- **WHAT TO DO**: Convert every line of the data below into a numbered list, leaving out the blank lines.

========

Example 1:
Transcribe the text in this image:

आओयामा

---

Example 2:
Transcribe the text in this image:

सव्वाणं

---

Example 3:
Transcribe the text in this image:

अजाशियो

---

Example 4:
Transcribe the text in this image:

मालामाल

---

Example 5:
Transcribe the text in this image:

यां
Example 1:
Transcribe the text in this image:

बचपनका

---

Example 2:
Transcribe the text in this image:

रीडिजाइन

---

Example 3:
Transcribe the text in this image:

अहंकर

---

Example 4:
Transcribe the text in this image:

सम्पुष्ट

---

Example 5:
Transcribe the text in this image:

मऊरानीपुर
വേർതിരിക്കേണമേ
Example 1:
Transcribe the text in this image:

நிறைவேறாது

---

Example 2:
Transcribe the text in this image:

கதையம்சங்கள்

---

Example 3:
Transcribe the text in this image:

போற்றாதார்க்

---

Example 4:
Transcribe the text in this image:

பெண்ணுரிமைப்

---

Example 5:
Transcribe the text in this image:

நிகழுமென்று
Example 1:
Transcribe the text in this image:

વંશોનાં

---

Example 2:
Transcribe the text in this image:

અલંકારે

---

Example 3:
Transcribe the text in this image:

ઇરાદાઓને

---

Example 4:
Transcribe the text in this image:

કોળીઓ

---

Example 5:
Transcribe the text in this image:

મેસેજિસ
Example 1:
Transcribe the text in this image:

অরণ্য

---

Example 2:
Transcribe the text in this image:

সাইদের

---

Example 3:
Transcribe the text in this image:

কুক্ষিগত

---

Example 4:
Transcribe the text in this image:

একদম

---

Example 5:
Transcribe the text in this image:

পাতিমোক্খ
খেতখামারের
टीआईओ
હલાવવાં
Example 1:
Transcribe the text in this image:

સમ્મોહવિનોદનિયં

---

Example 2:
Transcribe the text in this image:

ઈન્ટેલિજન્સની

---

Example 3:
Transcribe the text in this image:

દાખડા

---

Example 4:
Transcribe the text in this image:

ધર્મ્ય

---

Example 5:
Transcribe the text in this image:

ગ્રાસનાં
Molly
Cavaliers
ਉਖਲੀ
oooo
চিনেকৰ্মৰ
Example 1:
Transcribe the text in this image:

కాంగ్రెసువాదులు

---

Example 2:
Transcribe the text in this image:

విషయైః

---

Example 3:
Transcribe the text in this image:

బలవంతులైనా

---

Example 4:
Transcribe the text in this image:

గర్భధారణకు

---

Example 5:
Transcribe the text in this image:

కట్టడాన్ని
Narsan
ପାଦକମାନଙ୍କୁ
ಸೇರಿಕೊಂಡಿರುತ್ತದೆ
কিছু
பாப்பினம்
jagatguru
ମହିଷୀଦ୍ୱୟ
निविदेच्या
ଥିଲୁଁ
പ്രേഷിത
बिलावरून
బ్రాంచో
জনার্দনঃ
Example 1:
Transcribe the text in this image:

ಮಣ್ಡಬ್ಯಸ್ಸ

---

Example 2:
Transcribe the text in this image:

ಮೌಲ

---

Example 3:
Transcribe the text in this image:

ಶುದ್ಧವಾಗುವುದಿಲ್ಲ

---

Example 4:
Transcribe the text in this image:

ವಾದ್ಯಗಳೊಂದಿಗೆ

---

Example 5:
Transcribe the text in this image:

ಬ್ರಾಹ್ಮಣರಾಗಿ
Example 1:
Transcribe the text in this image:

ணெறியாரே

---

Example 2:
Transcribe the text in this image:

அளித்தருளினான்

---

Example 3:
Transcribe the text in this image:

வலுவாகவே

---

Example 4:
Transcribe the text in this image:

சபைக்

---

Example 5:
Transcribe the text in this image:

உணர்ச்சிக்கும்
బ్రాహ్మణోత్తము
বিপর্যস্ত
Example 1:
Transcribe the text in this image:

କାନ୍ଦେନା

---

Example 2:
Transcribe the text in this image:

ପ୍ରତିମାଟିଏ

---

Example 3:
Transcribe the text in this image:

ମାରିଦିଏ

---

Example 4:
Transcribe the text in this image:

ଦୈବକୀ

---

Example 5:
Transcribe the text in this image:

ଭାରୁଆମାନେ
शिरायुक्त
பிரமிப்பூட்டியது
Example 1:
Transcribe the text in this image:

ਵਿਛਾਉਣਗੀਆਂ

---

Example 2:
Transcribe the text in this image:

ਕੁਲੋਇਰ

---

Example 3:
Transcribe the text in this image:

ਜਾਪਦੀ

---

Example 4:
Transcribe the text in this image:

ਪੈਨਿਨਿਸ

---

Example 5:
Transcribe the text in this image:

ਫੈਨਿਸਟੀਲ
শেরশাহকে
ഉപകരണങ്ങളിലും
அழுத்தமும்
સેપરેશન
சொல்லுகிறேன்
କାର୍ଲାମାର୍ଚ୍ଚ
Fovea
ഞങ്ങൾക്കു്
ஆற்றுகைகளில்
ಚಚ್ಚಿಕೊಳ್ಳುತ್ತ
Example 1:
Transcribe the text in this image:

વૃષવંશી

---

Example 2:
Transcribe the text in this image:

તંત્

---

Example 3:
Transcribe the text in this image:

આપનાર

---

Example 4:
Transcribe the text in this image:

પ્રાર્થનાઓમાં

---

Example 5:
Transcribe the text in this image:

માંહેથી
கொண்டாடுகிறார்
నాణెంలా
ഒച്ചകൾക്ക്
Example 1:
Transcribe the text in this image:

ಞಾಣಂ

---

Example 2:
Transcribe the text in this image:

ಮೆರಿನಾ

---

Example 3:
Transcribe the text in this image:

========

- **WRITTEN ANSWER**:
1. Example 1:
2. Transcribe the text in this image:
3. आओयामा
4. ---
5. Example 2:
6. Transcribe the text in this image:
7. सव्वाणं
8. ---
9. Example 3:
10. Transcribe the text in this image:
11. अजाशियो
12. ---
13. Example 4:
14. Transcribe the text in this image:
15. मालामाल
16. ---
17. Example 5:
18. Transcribe the text in this image:
19. यां
20. Example 1:
21. Transcribe the text in this image:
22. बचपनका
23. ---
24. Example 2:
25. Transcribe the text in this image:
26. रीडिजाइन
27. ---
28. Example 3:
29. Transcribe the text in this image:
30. अहंकर
31. ---
32. Example 4:
33. Transcribe the text in this image:
34. सम्पुष्ट
35. ---
36. Example 5:
37. Transcribe the text in this image:
38. मऊरानीपुर
39. വേർതിരിക്കേണമേ
40. Example 1:
41. Transcribe the text in this image:
42. நிறைவேறாது
43. ---
44. Example 2:
45. Transcribe the text in this image:
46. கதையம்சங்கள்
47. ---
48. Example 3:
49. Transcribe the text in this image:
50. போற்றாதார்க்
51. ---
52. Example 4:
53. Transcribe the text in this image:
54. பெண்ணுரிமைப்
55. ---
56. Example 5:
57. Transcribe the text in this image:
58. நிகழுமென்று
59. Example 1:
60. Transcribe the text in this image:
61. વંશોનાં
62. ---
63. Example 2:
64. Transcribe the text in this image:
65. અલંકારે
66. ---
67. Example 3:
68. Transcribe the text in this image:
69. ઇરાદાઓને
70. ---
71. Example 4:
72. Transcribe the text in this image:
73. કોળીઓ
74. ---
75. Example 5:
76. Transcribe the text in this image:
77. મેસેજિસ
78. Example 1:
79. Transcribe the text in this image:
80. অরণ্য
81. ---
82. Example 2:
83. Transcribe the text in this image:
84. সাইদের
85. ---
86. Example 3:
87. Transcribe the text in this image:
88. কুক্ষিগত
89. ---
90. Example 4:
91. Transcribe the text in this image:
92. একদম
93. ---
94. Example 5:
95. Transcribe the text in this image:
96. পাতিমোক্খ
97. খেতখামারের
98. टीआईओ
99. હલાવવાં
100. Example 1:
101. Transcribe the text in this image:
102. સમ્મોહવિનોદનિયં
103. ---
104. Example 2:
105. Transcribe the text in this image:
106. ઈન્ટેલિજન્સની
107. ---
108. Example 3:
109. Transcribe the text in this image:
110. દાખડા
111. ---
112. Example 4:
113. Transcribe the text in this image:
114. ધર્મ્ય
115. ---
116. Example 5:
117. Transcribe the text in this image:
118. ગ્રાસનાં
119. Molly
120. Cavaliers
121. ਉਖਲੀ
122. oooo
123. চিনেকৰ্মৰ
124. Example 1:
125. Transcribe the text in this image:
126. కాంగ్రెసువాదులు
127. ---
128. Example 2:
129. Transcribe the text in this image:
130. విషయైః
131. ---
132. Example 3:
133. Transcribe the text in this image:
134. బలవంతులైనా
135. ---
136. Example 4:
137. Transcribe the text in this image:
138. గర్భధారణకు
139. ---
140. Example 5:
141. Transcribe the text in this image:
142. కట్టడాన్ని
143. Narsan
144. ପାଦକମାନଙ୍କୁ
145. ಸೇರಿಕೊಂಡಿರುತ್ತದೆ
146. কিছু
147. பாப்பினம்
148. jagatguru
149. ମହିଷୀଦ୍ୱୟ
150. निविदेच्या
151. ଥିଲୁଁ
152. പ്രേഷിത
153. बिलावरून
154. బ్రాంచో
155. জনার্দনঃ
156. Example 1:
157. Transcribe the text in this image:
158. ಮಣ್ಡಬ್ಯಸ್ಸ
159. ---
160. Example 2:
161. Transcribe the text in this image:
162. ಮೌಲ
163. ---
164. Example 3:
165. Transcribe the text in this image:
166. ಶುದ್ಧವಾಗುವುದಿಲ್ಲ
167. ---
168. Example 4:
169. Transcribe the text in this image:
170. ವಾದ್ಯಗಳೊಂದಿಗೆ
171. ---
172. Example 5:
173. Transcribe the text in this image:
174. ಬ್ರಾಹ್ಮಣರಾಗಿ
175. Example 1:
176. Transcribe the text in this image:
177. ணெறியாரே
178. ---
179. Example 2:
180. Transcribe the text in this image:
181. அளித்தருளினான்
182. ---
183. Example 3:
184. Transcribe the text in this image:
185. வலுவாகவே
186. ---
187. Example 4:
188. Transcribe the text in this image:
189. சபைக்
190. ---
191. Example 5:
192. Transcribe the text in this image:
193. உணர்ச்சிக்கும்
194. బ్రాహ్మణోత్తము
195. বিপর্যস্ত
196. Example 1:
197. Transcribe the text in this image:
198. କାନ୍ଦେନା
199. ---
200. Example 2:
201. Transcribe the text in this image:
202. ପ୍ରତିମାଟିଏ
203. ---
204. Example 3:
205. Transcribe the text in this image:
206. ମାରିଦିଏ
207. ---
208. Example 4:
209. Transcribe the text in this image:
210. ଦୈବକୀ
211. ---
212. Example 5:
213. Transcribe the text in this image:
214. ଭାରୁଆମାନେ
215. शिरायुक्त
216. பிரமிப்பூட்டியது
217. Example 1:
218. Transcribe the text in this image:
219. ਵਿਛਾਉਣਗੀਆਂ
220. ---
221. Example 2:
222. Transcribe the text in this image:
223. ਕੁਲੋਇਰ
224. ---
225. Example 3:
226. Transcribe the text in this image:
227. ਜਾਪਦੀ
228. ---
229. Example 4:
230. Transcribe the text in this image:
231. ਪੈਨਿਨਿਸ
232. ---
233. Example 5:
234. Transcribe the text in this image:
235. ਫੈਨਿਸਟੀਲ
236. শেরশাহকে
237. ഉപകരണങ്ങളിലും
238. அழுத்தமும்
239. સેપરેશન
240. சொல்லுகிறேன்
241. କାର୍ଲାମାର୍ଚ୍ଚ
242. Fovea
243. ഞങ്ങൾക്കു്
244. ஆற்றுகைகளில்
245. ಚಚ್ಚಿಕೊಳ್ಳುತ್ತ
246. Example 1:
247. Transcribe the text in this image:
248. વૃષવંશી
249. ---
250. Example 2:
251. Transcribe the text in this image:
252. તંત્
253. ---
254. Example 3:
255. Transcribe the text in this image:
256. આપનાર
257. ---
258. Example 4:
259. Transcribe the text in this image:
260. પ્રાર્થનાઓમાં
261. ---
262. Example 5:
263. Transcribe the text in this image:
264. માંહેથી
265. கொண்டாடுகிறார்
266. నాణెంలా
267. ഒച്ചകൾക്ക്
268. Example 1:
269. Transcribe the text in this image:
270. ಞಾಣಂ
271. ---
272. Example 2:
273. Transcribe the text in this image:
274. ಮೆರಿನಾ
275. ---
276. Example 3:
277. Transcribe the text in this image:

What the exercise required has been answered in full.